Removing Outliers - A New Look at Kobe Bryant and Advanced Stats
Recently, I went back and was looking at game logs of Kobe's prime years, namely 2000-2003 and 2005-2010. It was amazing at how consistently good Kobe was on a night to night basis. He is often criticized for things such as never shooting about 47% from the field in a season or being inefficient. This was hard to believe after eye-balling his game logs and then I came across the culprit - the outliers. I calculated that Kobe was roughly prone to about 10 "bad" games in a season in which he shot the ball very poorly, swaying his season's averages quite a bit. This should be no surprise as 82 games (less in his case as he missed a few games here and there) is a small sample size and outliers do make a significant difference. Now, it's no secret Kobe is more prone to these type of games, than say Lebron, because of his style of play. However, these outliers have perhaps painted Kobe's image in a negative manner, which is rather unfair to him in general.
Therefore, I went through each of his prime seasons and removed 10 outliers from every NBA player's game-log to recalculate each their new season averages. Over 85% of the data is still being retained in these situations (I didn't just go and remove all of the games Kobe shot less than 50%). I hypothesized that this is likely a better method of finding out just how good someone is and shows a new perspective of Kobe in his specific case. For the outlier removal, I used a One-Class Support Vector Machine (SVM) (reference: http://scikit-learn.org/stable/modules/outlier_detection.html). The SVM was trained on every player's game logs containing box score data. Since this is an automated machine learning method, the software picked up on different "types" of outliers for each player. For example, an outlier for Kobe may be a game with low FG% while an outlier for a big man may be games with low rebounds. Here are Kobe's updated season averages from 2000-2010 (with 2004 left out as he missed too many games due to his rape case and such):
As you can see, it has a dramatic impact on Kobe's statistics. His averages with 10 outliers removed are absolutely remarkable. Bryant's FG% on average is around 49% during this time period while maintaining a beyond elite TS% in every season as well. One season that stands out to me is his 2007 season in which he averaged 33.31 PPG on a 61.0% TS%; even after outlier removal the only player in NBA history to score at this volume and efficiency was Michael Jordan. Furthermore, after league-wide outlier removal, Kobe led the league in both PER and WS/48 in 2006 and 2007 (a feat accomplished by only a handful of players in NBA history). These results carry over to the playoffs as well. For example, Kobe's approximate PER of 30.88 in the 2009 playoffs, after outlier removal (6 games removed for each player), is the 5th highest ever in a championship run (at least 16 games).
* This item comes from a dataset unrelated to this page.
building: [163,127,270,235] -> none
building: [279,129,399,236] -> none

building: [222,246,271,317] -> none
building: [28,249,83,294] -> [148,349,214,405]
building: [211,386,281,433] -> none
Next, I wanted to see if my hypothesis was correct and if these updated advanced metrics were actually improved compared to before (correlated better to team win %). The method to calculate this, is to compute the minute-weighted average of WS/48 and PER for every team, and regress this upon winning %. This is described by Neil Paine here. He found that on a 1-year basis WS/48's correlation to wins was 0.694 and PER's correlation to wins was 0.638. I ran the correlation test again with the outlier-removed WS/48 and PER and obtained correlations of 0.726 and 0.654 respectively. This was very exciting because it had a significant improvement in each of the statistics and confirmed my hypothesis. This subsequently means that the outlier removal is not simply artificially inflating stats to make players like Kobe look better, but is doing a better job of explaining wins (and therefore player value).
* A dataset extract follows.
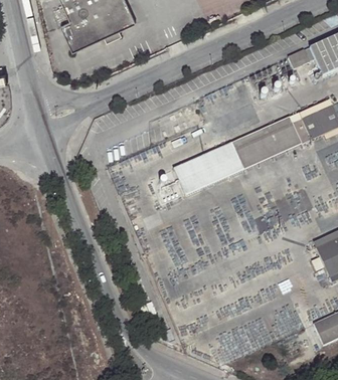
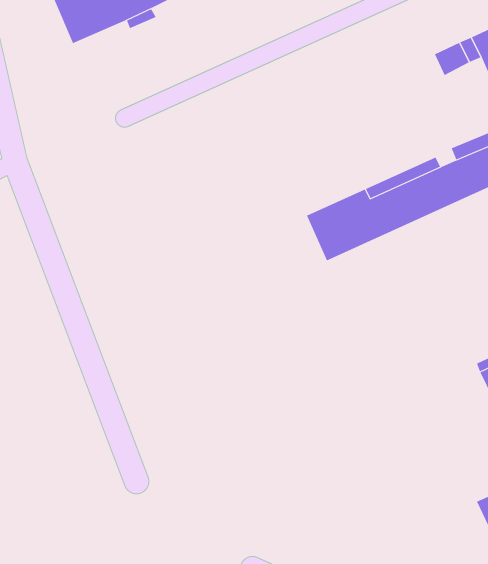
building: [180,153,222,193] -> none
To conclude, advanced stats do not "hate" Kobe Bryant. When popular advanced metrics such as WS/48 and PER are improved on with outlier removal, he is viewed in a very favorable light by them. In fact, after this, he is one of the very few players to lead the league in WS/48 and PER (Kareem, Moses Malone, Larry Bird, Jordan, Shaq, T-Mac, KG, Dirk, Lebron, and KD are the only others) -- and he did it twice (joining only Kareem, Bird, Jordan, Shaq, and Lebron to do it multiple times). Further experiments would include seeing how the correlation of WS/48 and PER change with respect to the number of outliers removed.